Keep in mind that the measured jitter is always larger than the true jitter of the circuit as the measured jitter includes both the jitter of the oscillator and the oscilloscope.

(Left to Right) Low Jitter/High Quality, Medium, High Jitter/Low Quality

Commonly referred to as an “eye diagram” each graph is a cumulative graphical portrait of the edge placement due to noise or jitter. Ideally, sampling occurs at the center of the “eye”. As the edge jitter increases, the apparent eye begins to close.
The better quality the digital signal transmission, the more open white space there should be in the eye.

  • The width of the white space of the final eye diagram is called, simply enough, the eye width. If an eye diagram is composed of enough samples (millions and millions of three time period transitions), the eye width is a good measure of the amount of time, in any given time period, that the data lines are stable. This can give a good idea of how much setup time and hold-time is allowable.

  • The height of the white space of the final eye diagram is called the eye height. If an eye diagram is composed of enough samples (millions and millions of three time period transitions), the eye height can tell where the receiver’s VIH and VIL need to be to sample the data correctly.
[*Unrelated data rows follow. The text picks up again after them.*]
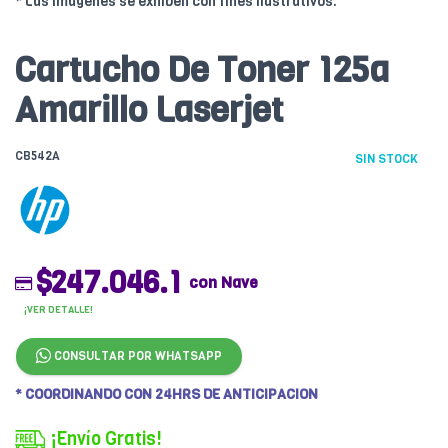
* Las imágenes se exhiben con fines ilustrativos.
Cartucho De Toner 125a
Amarillo Laserjet
CB542A
SIN STOCK
$247.046.1
con Nave
¡VER DETALLE!
CONSULTAR POR WHATSAPP
* COORDINANDO CON 24HRS DE ANTICIPACION
¡Envío Gratis!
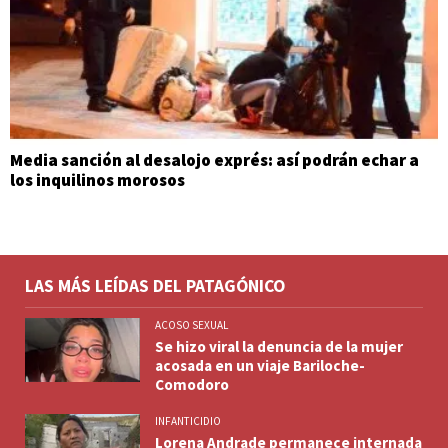
Media sanción al desalojo exprés: así podrán echar a
los inquilinos morosos
LAS MÁS LEÍDAS DEL PATAGÓNICO
ACOSO SEXUAL
Se hizo viral la denuncia de la mujer
acosada en un viaje Bariloche-
Comodoro
INFANTICIDIO
Lorena Andrade permanece internada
Ideal Minimum Jitter Scope Screen Shot

Excessive Jitter Screen Shot

Ways to Reduce Jitter

  • A well filtered power supply.
    • The main factor that can contribute to clock jitter is the presence of significant voltage drops in a design’s power supply. The device power and the ground input pins should have proper routing on the pcb and maintain a stable device voltage at all times.
  • A well designed board layout.
    • Good layout is all about keeping noisy currents from cross-coupling to the clock and signal lines. Adequate single ground plane is needed to prevent ground bounce and spurious oscillations.
  • Careful clock selection in designing phase
  • Limit I/O and CPU activity on the device.
  • Provide a proper filtering for PLL power supply input pins
  • Provide a reference clock clear from frequency noise.
  • On systems where clock jitter is beyond the acceptable AC requirements of the system, add a series RC circuit (RXFC + CXFC) to the XFC pin to provide a PLL noise rejections, allowing quick recovery of PLL lock conditions for wider frequency bandwidth.


In conclusion, various methods are employed to generate clock frequencies. Time spent to determine system needs in the design phase will result in fewer problems and less time spent correcting them later on. It will also help determine a cost-effective approach for each application.